Step 3: Identify Pruning Candidates

Time: 60 minutes | Tool: ChatGPT Create a master spreadsheet combining your Search Console pages report, GA4 engagement data, and Screaming Frog crawl data. Use VLOOKUP formulas to match URLs across datasets. Upload this combined data to ChatGPT with this prompt: "Analyze this website performance data and categorize pages into: DELETE (zero traffic, no value), CONSOLIDATE (similar content with low individual performance), IMPROVE (good topic, poor execution), and KEEP (strong performers). Flag orphaned pages and thin content." ChatGPT will help you spot patterns like seasonal content that only performs during certain months, outdated product pages that redirect traffic elsewhere, and content clusters where multiple weak pages could become one strong page. Review its suggestions and create separate lists for each action category.

Step 4: Plan Consolidation Strategy

Time: 90 minutes | Tool: ChatGPT For pages marked "CONSOLIDATE," you need to merge content strategically rather than simply deleting. Upload your content groupings to ChatGPT with this prompt: "For each content cluster, recommend which page should be the primary destination and how to merge the others. Consider search volume, existing rankings, and content quality." Create a consolidation plan that includes: the primary page URL (where traffic will be redirected), secondary pages to merge (content to extract before deletion), and 301 redirect mapping. For each consolidation, extract the best elements from secondary pages - unique data points, helpful user comments, or better explanations of concepts - and add them to your primary page before implementing redirects.

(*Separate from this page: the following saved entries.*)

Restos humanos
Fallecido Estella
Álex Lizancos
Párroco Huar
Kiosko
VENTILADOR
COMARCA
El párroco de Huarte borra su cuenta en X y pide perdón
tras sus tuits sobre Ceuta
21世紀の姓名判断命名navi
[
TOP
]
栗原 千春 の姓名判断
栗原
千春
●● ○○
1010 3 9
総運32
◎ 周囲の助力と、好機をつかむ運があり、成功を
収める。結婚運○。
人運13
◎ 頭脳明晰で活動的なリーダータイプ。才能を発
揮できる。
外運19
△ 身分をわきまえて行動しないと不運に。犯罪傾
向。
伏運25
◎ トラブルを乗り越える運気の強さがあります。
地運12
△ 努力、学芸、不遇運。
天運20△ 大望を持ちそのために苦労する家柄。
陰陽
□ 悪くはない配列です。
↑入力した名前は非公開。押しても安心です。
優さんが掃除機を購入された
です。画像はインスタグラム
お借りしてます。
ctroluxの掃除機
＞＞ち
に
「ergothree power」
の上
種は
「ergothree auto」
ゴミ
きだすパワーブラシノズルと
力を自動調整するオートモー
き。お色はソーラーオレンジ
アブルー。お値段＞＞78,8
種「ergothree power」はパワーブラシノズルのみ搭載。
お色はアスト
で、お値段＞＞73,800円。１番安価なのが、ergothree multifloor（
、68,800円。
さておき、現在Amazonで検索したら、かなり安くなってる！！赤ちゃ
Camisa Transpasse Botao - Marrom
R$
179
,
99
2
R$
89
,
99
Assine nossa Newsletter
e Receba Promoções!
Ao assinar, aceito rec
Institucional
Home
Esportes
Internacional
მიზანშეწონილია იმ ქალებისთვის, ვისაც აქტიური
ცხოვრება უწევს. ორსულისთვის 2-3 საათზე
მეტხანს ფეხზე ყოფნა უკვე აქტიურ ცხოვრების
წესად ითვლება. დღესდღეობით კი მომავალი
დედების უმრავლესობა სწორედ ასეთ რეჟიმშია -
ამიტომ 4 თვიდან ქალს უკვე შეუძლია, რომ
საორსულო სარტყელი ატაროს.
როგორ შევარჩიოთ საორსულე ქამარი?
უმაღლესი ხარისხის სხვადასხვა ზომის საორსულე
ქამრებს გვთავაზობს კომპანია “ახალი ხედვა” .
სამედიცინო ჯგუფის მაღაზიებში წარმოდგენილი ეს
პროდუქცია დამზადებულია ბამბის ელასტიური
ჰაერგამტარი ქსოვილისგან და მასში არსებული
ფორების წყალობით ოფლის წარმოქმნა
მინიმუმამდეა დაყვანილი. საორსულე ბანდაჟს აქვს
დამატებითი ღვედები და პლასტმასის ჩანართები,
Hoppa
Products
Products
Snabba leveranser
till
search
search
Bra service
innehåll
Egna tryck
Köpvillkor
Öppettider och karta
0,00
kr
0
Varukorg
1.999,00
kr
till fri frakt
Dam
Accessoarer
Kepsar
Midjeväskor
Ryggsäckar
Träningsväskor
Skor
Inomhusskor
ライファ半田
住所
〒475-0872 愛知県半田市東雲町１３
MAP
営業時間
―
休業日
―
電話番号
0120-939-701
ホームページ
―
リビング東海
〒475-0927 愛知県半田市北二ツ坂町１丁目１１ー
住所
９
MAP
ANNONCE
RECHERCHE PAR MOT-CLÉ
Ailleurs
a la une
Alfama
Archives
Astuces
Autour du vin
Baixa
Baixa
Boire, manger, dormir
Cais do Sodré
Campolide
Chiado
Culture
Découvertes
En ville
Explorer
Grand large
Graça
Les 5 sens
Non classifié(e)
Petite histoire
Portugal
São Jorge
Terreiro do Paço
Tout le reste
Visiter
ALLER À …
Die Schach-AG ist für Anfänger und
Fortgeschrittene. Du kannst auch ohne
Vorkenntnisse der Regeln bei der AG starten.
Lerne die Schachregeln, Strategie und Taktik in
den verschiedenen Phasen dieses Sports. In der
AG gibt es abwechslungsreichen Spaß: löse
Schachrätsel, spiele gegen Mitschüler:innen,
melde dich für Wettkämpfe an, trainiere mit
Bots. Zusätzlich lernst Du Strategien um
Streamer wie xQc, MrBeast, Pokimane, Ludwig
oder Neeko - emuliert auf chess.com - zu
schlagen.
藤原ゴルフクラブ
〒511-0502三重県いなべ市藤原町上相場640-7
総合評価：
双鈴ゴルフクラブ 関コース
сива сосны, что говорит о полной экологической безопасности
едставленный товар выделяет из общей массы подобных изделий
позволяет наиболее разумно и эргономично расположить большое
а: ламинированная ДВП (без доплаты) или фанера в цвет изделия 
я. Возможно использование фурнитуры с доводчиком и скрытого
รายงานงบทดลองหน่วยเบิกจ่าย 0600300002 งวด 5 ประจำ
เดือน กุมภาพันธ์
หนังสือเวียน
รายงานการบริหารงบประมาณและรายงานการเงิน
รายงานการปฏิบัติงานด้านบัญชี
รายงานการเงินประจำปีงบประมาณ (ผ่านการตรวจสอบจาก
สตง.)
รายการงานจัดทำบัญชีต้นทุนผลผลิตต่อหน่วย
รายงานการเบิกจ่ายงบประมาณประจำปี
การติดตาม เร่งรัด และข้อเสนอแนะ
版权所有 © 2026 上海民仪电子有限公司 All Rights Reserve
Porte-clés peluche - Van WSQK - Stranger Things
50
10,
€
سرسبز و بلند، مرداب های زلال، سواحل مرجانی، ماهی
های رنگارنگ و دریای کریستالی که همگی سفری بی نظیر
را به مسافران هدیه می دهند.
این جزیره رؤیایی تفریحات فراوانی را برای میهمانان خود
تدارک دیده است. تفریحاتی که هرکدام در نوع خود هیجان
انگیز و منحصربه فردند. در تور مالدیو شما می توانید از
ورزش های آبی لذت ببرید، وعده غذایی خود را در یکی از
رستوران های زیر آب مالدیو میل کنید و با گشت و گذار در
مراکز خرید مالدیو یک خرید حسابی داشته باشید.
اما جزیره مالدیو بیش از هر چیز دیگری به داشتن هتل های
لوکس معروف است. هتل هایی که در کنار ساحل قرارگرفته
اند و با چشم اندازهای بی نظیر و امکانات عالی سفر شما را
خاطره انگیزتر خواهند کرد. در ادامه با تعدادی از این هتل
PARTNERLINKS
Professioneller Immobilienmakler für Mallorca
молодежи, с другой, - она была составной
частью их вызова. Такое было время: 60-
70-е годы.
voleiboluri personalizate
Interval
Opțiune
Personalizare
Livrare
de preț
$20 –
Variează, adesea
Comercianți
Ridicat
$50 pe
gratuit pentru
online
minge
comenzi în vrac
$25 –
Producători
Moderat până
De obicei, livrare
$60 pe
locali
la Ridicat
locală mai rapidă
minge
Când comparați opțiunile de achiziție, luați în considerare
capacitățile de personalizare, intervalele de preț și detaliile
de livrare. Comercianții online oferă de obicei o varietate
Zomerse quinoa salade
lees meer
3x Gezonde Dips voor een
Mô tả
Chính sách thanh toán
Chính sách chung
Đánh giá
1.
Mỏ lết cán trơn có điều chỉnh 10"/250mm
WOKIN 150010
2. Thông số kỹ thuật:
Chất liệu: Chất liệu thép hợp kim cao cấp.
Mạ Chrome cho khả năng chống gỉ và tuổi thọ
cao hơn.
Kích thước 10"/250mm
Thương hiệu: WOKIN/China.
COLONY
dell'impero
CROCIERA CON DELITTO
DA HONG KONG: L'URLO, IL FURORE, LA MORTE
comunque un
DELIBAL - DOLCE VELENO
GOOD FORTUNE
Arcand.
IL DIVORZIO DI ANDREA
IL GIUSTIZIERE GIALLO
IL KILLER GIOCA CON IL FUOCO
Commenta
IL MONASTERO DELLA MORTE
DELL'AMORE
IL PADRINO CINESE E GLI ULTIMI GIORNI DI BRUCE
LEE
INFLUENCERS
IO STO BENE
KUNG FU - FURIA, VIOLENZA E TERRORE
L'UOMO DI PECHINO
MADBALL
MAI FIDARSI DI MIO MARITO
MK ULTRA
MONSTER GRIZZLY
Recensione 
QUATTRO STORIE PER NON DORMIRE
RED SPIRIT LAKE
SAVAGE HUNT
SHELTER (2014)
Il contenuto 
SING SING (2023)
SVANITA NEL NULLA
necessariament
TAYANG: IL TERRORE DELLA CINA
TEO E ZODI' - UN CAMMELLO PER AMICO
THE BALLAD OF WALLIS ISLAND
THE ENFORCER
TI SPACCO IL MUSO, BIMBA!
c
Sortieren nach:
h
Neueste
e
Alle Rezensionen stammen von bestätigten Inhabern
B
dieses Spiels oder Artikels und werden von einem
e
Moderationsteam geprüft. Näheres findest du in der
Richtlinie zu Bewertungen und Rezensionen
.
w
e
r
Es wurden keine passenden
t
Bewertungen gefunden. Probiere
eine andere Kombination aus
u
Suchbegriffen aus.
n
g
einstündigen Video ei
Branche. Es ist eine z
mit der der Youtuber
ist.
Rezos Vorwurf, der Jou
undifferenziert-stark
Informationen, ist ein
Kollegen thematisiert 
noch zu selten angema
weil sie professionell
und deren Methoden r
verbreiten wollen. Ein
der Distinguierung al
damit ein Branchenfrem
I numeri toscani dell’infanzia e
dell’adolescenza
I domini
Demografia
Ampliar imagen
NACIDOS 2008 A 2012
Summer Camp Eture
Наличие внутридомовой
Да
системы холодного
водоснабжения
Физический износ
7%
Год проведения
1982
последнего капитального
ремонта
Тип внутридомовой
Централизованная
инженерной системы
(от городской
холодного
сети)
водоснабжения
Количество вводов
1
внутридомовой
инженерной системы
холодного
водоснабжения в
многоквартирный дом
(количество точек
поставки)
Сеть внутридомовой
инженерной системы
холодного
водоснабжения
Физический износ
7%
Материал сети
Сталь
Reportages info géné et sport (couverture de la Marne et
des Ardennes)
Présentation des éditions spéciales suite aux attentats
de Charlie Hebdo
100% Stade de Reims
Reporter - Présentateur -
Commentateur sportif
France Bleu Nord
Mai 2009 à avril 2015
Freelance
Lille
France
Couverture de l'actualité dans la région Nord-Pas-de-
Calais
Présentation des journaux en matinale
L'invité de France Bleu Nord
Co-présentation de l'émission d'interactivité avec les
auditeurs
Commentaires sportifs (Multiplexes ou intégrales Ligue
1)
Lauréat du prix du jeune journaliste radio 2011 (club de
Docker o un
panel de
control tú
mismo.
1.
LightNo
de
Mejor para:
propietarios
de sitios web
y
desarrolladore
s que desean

Step 5: Execute and Monitor

Time: 45 minutes | Tool: Google Search Console Start with a small batch of clear deletion candidates - pages with zero traffic and no backlinks over 12 months. Delete these pages and set up 301 redirects to relevant category pages or your homepage. For consolidations, first update your primary page with merged content, then implement redirects from secondary pages. Submit your updated sitemap to Google Search Console and use the URL Inspection tool to request indexing for your improved primary pages. Monitor the Coverage report over the next 4 weeks to ensure redirects are working properly and no errors occurred. Track organic traffic to consolidated pages to verify you didn't lose valuable search visibility.

Common Pitfalls

  • Deleting pages with seasonal traffic patterns without checking multiple years of data
  • Not implementing proper 301 redirects, causing broken links and lost link equity
  • Removing pages that serve important conversion functions despite low search traffic
  • Consolidating pages with different search intents, confusing users and search engines

Expected Results

Your site should show improved crawl efficiency within 4-6 weeks, with Google indexing important pages more frequently. Expect 10-30% of pages to be candidates for pruning on most sites. Monitor organic traffic closely - well-executed pruning typically maintains or increases total organic traffic while significantly improving per-page performance metrics.